During the visit to Ethiopia, the 37 contestants were paraded around state-owned enterprises by Mohamouda Ahmed Gaas who were all promoted as lead sponsors and were even received by the President Girma Wolde-Giorgis, and also visited the African Union Headquarters, in Addis Ababa.

For two years the UK based organiser had been pressing the Ministry and various Officials of the Government of Ethiopia to pay them for the service obtained by Mohamouda Ahmed Gaas in his capacity as, the Ethiopian State Minister for Culture and Tourism representing the Ministry but the Ministry and Mohamouda Ahmed Gaas simply refused to pay a single penny of the costs to the company. since November 2007.

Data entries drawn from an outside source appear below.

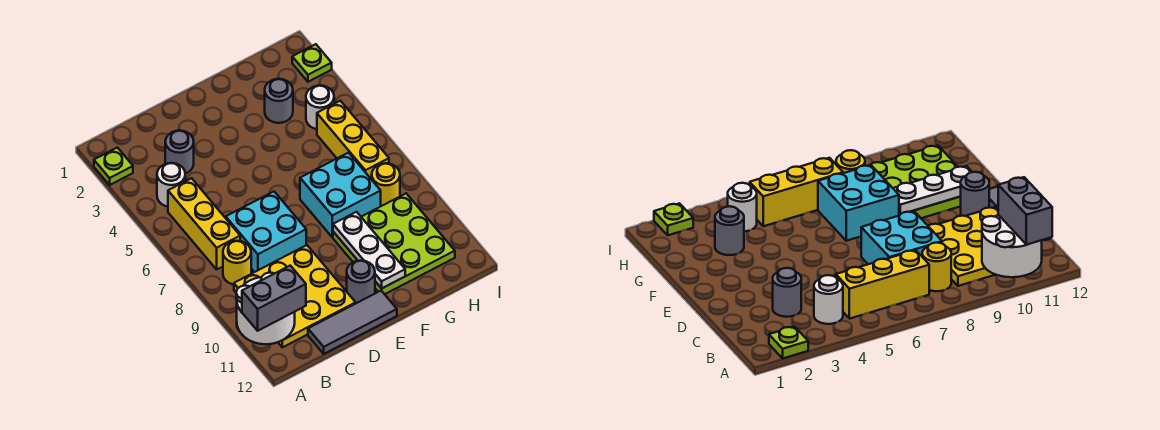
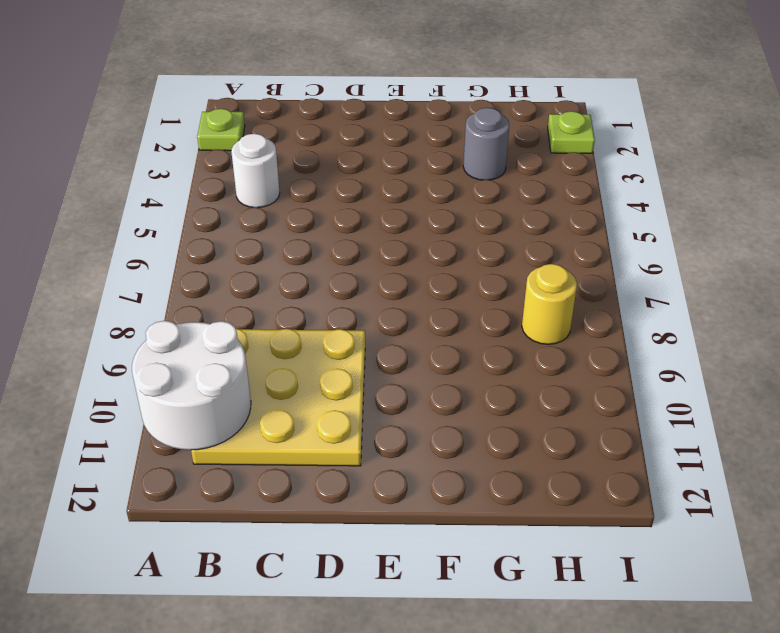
none -> yellow brick B5:B7 level 1
none -> yellow round brick B8 level 1
none -> grey round brick C3 level 1

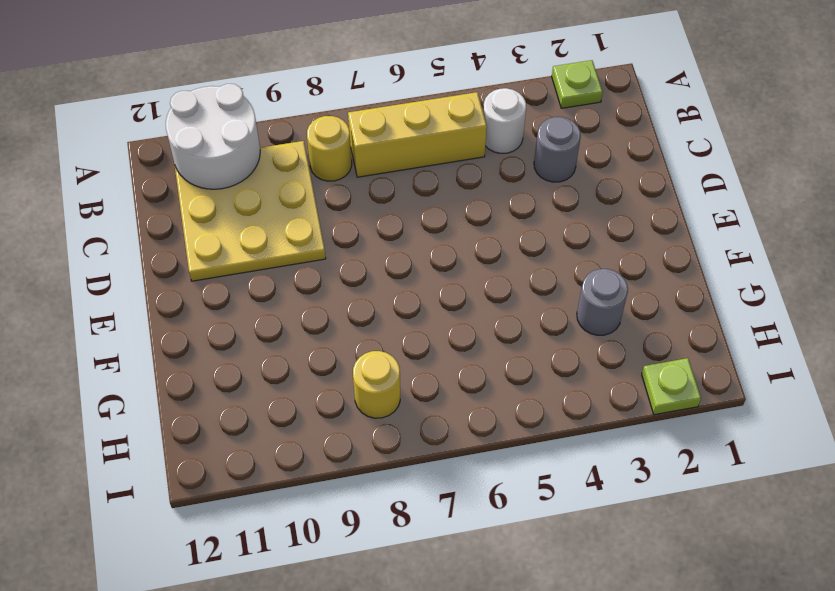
none -> cyan brick C7:D8 level 1
none -> grey tile C12:E12 level 1
none -> grey round brick E11 level 1

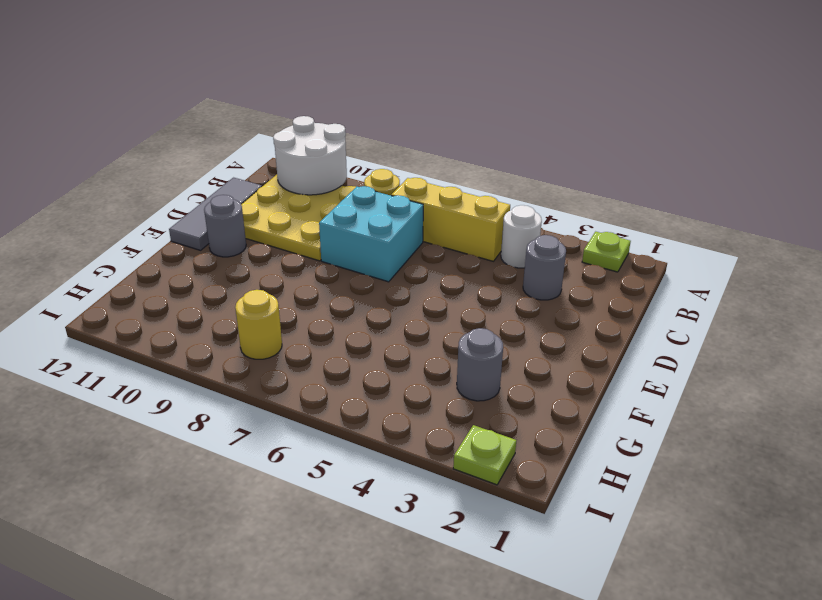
none -> cyan brick F7:G8 level 1
none -> lime plate F9:H11 level 1
none -> white round brick H4 level 1

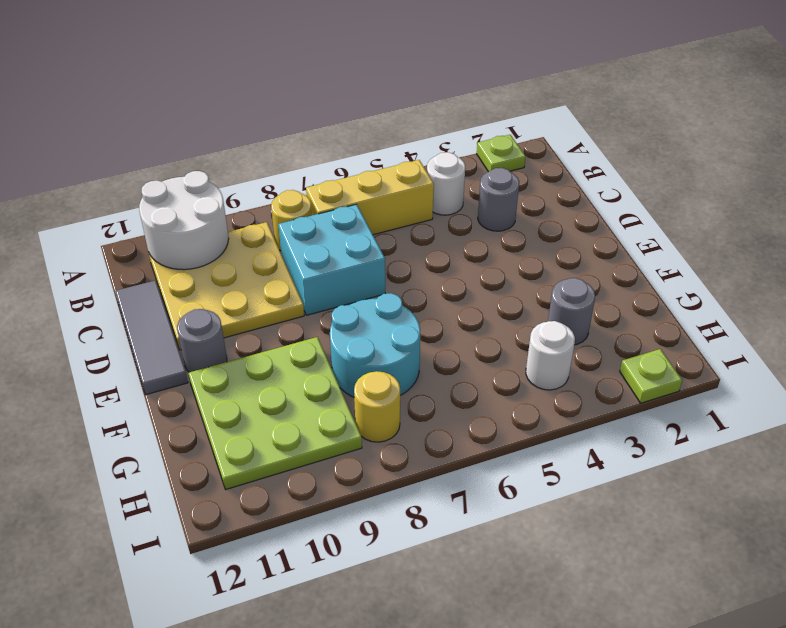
cyan round brick F7:G8 level 1 -> cyan brick F7:G8 level 1
none -> yellow brick H5:H7 level 1
none -> white plate F9:F11 level 2
none -> grey brick A11:B11 level 3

The winners were never paid their prizes, nor were any of the technical crew ever paid. The hosting fee for Miss Tourism of the Millennium was also apparently never paid, and over US$250,000 in sponsorship money collected from local sponsors on instructions of Mohamouda Ahmed Gaas the Chairman of the fund-raising committee disappeared from the account. Several contestants were never reimbursed for their travel expenses to Ethiopia as promised by Mohamouda Ahmed Gaas.

After two years of diplomatic negotiations with the Ministry and the Ethiopian Ambassador to the UK Ambassador Berhanu Kebede, in December 2009 in an unprecedented and landmark legal action, the company commenced formal legal action in the Royal Courts of Justice to recover the missing money and for breach of contract against the Ministry and Mohamouda Ahmed Gaas. In the High Court of Justice, Queens Bench Division, seeking a total payment of US$1,022,810.52, comprising US$488.500.00 principal debt and US$543,310.52 interest and late fees.

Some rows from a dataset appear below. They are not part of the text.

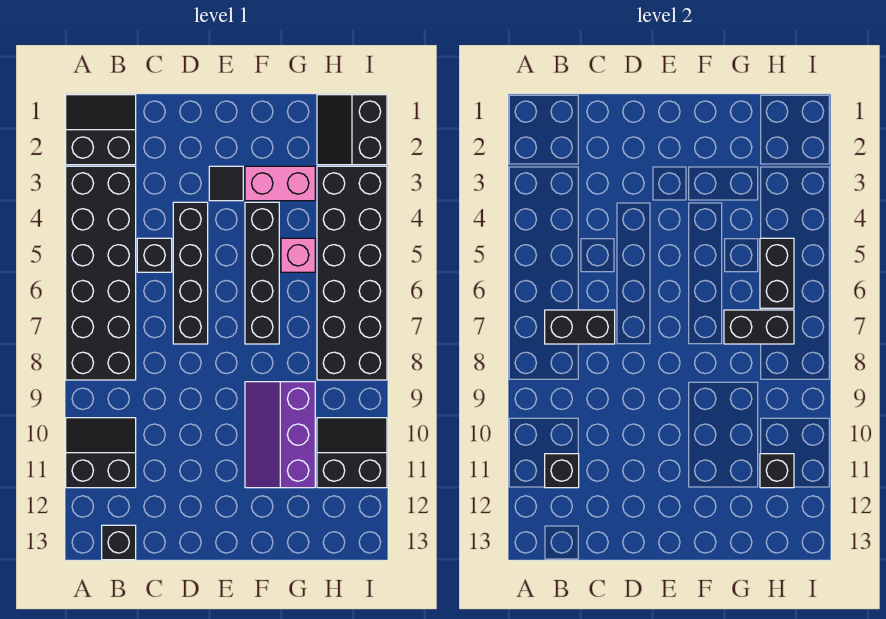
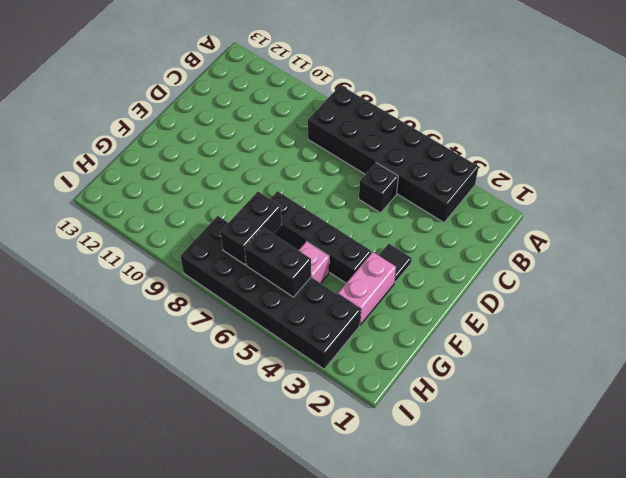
none -> black slope A1:B2 level 1 top 2
none -> black slope A10:B11 level 1 top 11
none -> black brick B13 level 1

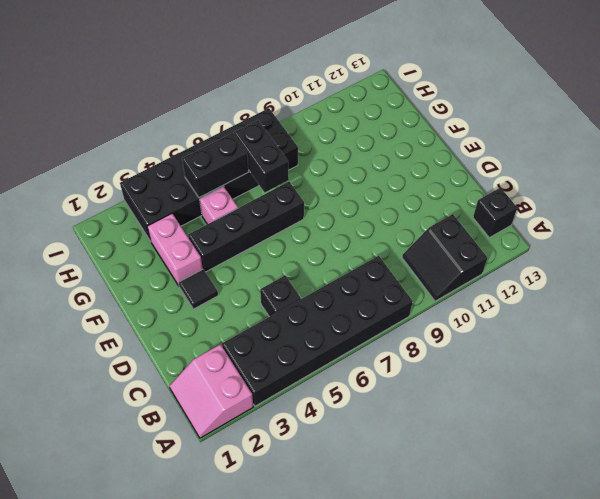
pink slope A1:B2 level 1 top 2 -> black slope A1:B2 level 1 top 2
none -> black brick D4:D7 level 1
none -> purple slope F9:G11 level 1 top G
none -> black slope H1:I2 level 1 top I

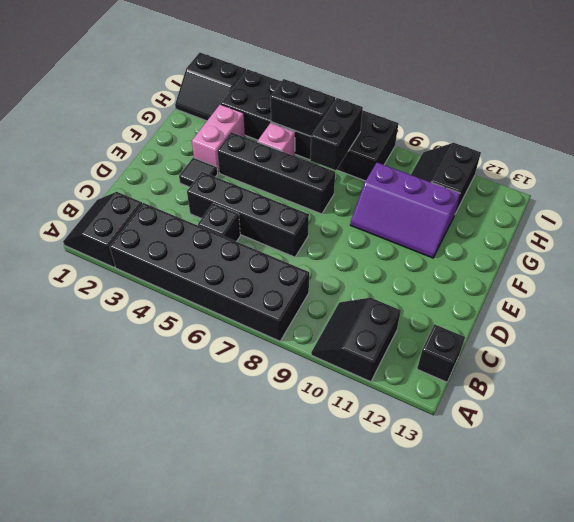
none -> black brick B7:C7 level 2
none -> black brick B11 level 2
none -> black brick H11 level 2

Since 2007, Miss Tourism of the Millennium pageant has not been hosted in Ethiopia. Instead Ethiopia and the Ministry face an international cultural boycott by all the top International pageant organisations.

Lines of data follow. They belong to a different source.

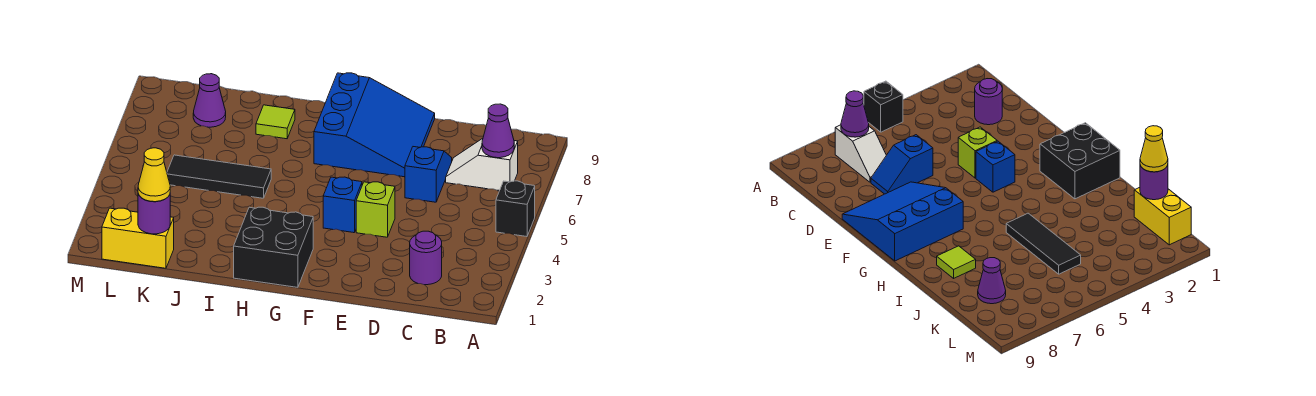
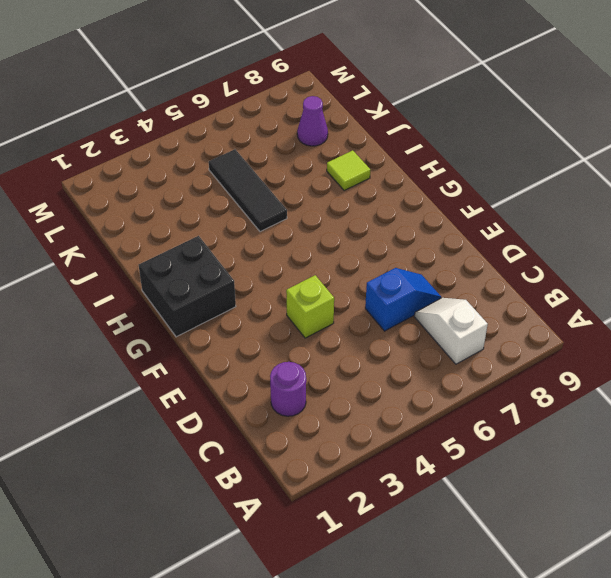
none -> black brick A5 level 1
none -> blue slope E7:G9 level 1 top G
none -> blue brick F4 level 1

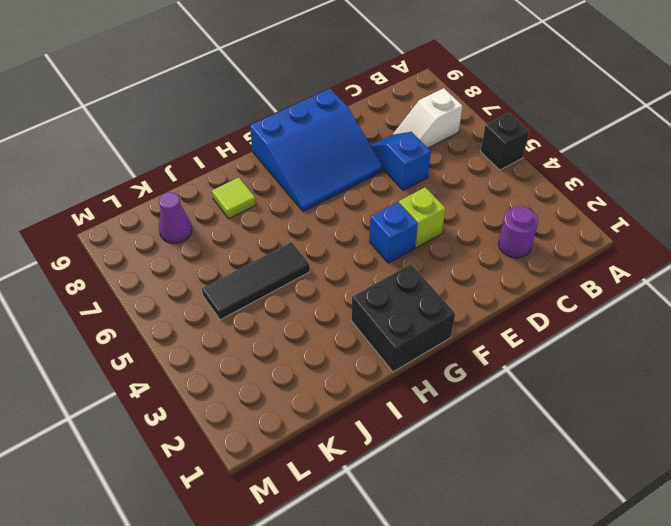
blue slope E7:G9 level 1 top 9 -> blue slope E7:G9 level 1 top G
none -> yellow brick K1:L1 level 1
none -> purple cone B7 level 2
none -> purple round brick K1 level 2

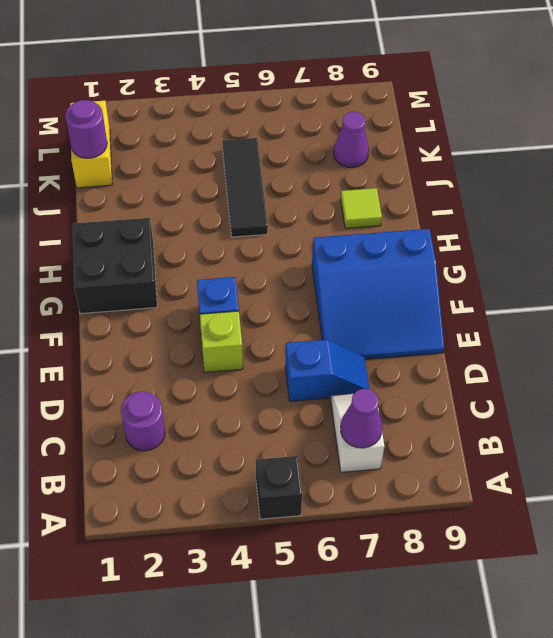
none -> yellow cone K1 level 3

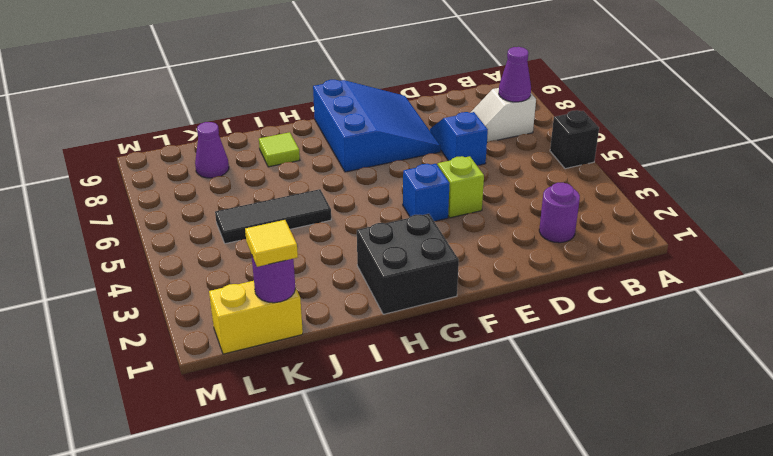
yellow tile K1 level 3 -> yellow cone K1 level 3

In 2010, the Ministry of Culture and Tourism was one more at the center of a controversial Beauty pageant called Miss Ethiopia 2010.

The Ministry officials Mohamed Dirir, and Mohamouda Ahmed Gaas were fully involved and sanctioned the pageant in their official capacities, the pageant which postponed many times saw the eventual winner promised lavish prizes of a car, and cash awards for the runners up, plus participation in international pageants.

It later emerged that Murad Mohammed the director of this version of Miss Ethiopia did not have any formal legally binding contract from the sponsor to provide any car to the winner, the pageants he also claimed to be sending the winners to did not recognize his claims as he did not hold any franchises rights to the pageants, and to date none of the girls from Miss Ethiopia 2010 have attended any of the International pageants he claimed they would, nor did they get their cash awards.

State run Ethiopian Television also made a documentary about this controversial pageant titled Ethiopian beauty contest that went wrong, available and posted on YouTube, in which unusual in a country like Ethiopia, contestants, former queens and models openly criticized the Minister Mohamed Dirir, and state Minister Mohamouda Ahmed Gaas and the Ministry of Culture and Tourism for once again modeling in beauty pageants, and this time going as far as supporting a known con man, who had previously cheated so many people, and had no track record in the pageant industry, instead of focusing on promoting tourism which is their core objective and mandate.